Effective Top Tube Length - We locate the center of the seat tube at a level point across from the center of the head tube. We mark the seat tube with a grease pen and confirm it is level with our six-foot beam level. Once we are comfortable the marking is level; we measure the distance with our six-foot straightedge.


Reach - Reach is determined by holding our straight edge from the center of the head tube from the mark mentioned above on the seat post. Once we have confirmed the straight edge is level, we use our laser beam to create a vertical line that bisects the bottom bracket shell upwards to the straight edge. The point on the straight edge where the laser intersects perpendicularly is our reach measurement.


Head Tube Angle - We find the head tube angle by placing our Intercomp digital angle gauge directly on the front of the fork stanchion. We confirm by measuring the fork lower legs as well, being careful to avoid any bumps or ridges in the leg. We double check our measurements with the digital protractor goniometer.

Seat Tube Angle - Whenever possible we like to use our digital angle finder to measure seat tube angles. The problem is that modern frame design often features a good deal of curves and interference in the seat tube. We do the bulk of our seat tube angle measurements with our digital protractor goniometer.


Bottom Bracket Height - We use our three-foot straight edge to measure vertically from the ground to the center of the bottom bracket.

Standover Height - To find our standover height we place the vertical laser beam on the ground 7-inches in front of the bottom bracket. We use our six-foot straightedge to measure the height where the laser clears the top tube. We put the beam 7" in front of the bottom bracket because that is where people stand over a frame.

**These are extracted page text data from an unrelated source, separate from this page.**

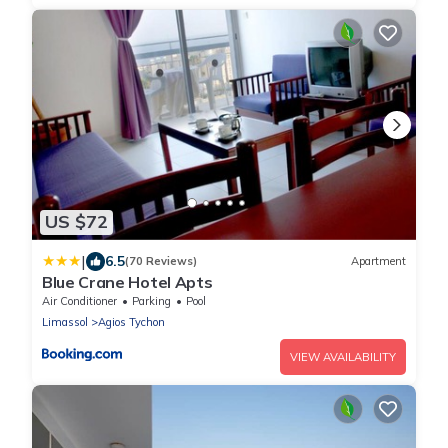
US $72
|
6.5
(70 Reviews)
Apartment
Blue Crane Hotel Apts
Air Conditioner
Parking
Pool
Limassol
Agios Tychon
VIEW AVAILABILITY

Chainstay Length - Chainstay length is determined by using the six-foot straightedge to measure the distance between the center of the bottom bracket to the center of the rear axle.


Wheelbase - To find wheelbase we measure from the center of the front axle to the center of the rear axle with our six-foot straightedge.

Weight - Weight is determined simply by using a hanging Park Tool Digital Scale to weigh the bikes without pedals.